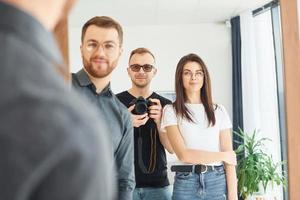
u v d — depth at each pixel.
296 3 1.29
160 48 1.26
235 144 1.28
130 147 1.16
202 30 1.27
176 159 1.26
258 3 1.28
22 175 0.22
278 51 1.28
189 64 1.27
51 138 0.22
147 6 1.23
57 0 0.31
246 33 1.28
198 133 1.29
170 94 1.27
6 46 0.24
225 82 1.28
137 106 1.22
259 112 1.27
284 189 1.25
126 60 1.22
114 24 1.16
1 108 0.22
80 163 0.23
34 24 0.26
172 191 1.25
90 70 1.11
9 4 0.26
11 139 0.22
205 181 1.27
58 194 0.23
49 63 0.26
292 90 1.27
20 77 0.23
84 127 0.24
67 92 0.25
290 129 1.26
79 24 1.12
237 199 1.26
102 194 0.24
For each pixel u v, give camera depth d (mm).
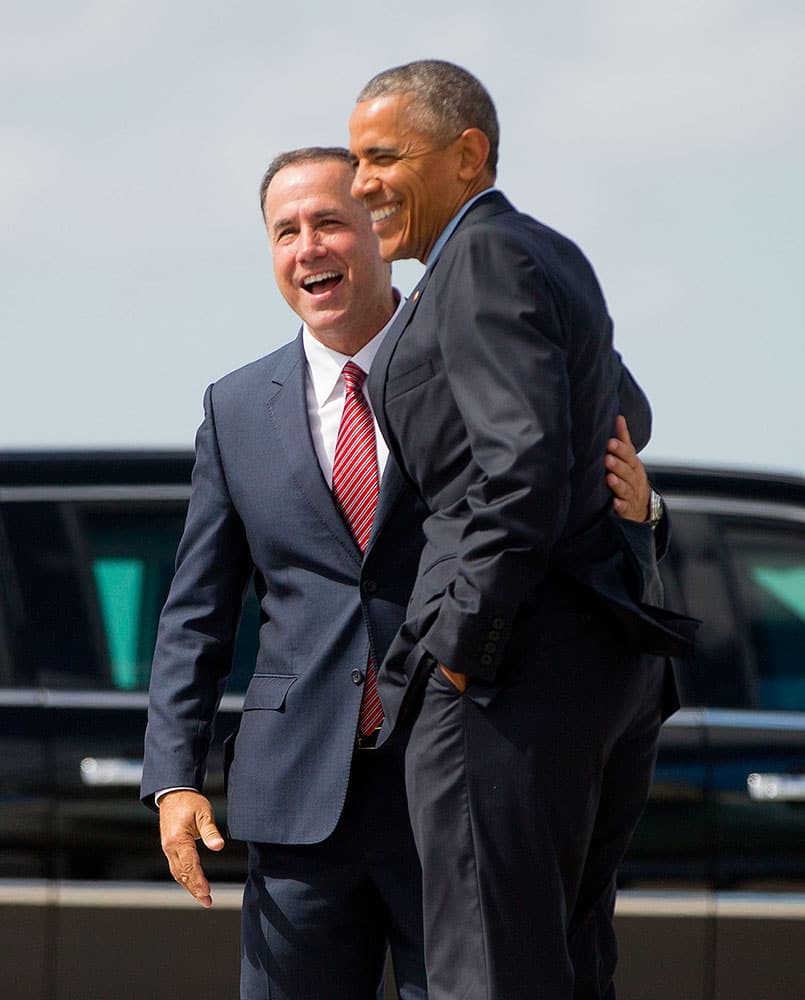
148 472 16203
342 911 11703
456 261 9570
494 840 9609
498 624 9258
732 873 15414
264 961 11828
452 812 9680
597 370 9852
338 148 12141
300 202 11867
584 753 9680
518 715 9570
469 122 10141
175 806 11844
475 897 9664
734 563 16031
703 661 15766
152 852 15312
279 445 11891
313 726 11562
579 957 10547
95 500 16094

## Problem details
Write out exactly the lines starting with the one that holds "494 840 9609" and running through the last line above.

## Solution below
494 840 9609
498 624 9258
732 873 15414
264 961 11828
452 812 9680
597 370 9852
338 148 12141
300 202 11867
584 753 9680
518 715 9570
469 122 10141
175 806 11844
475 897 9664
734 563 16031
703 661 15766
152 852 15312
279 445 11891
313 726 11562
579 957 10547
95 500 16094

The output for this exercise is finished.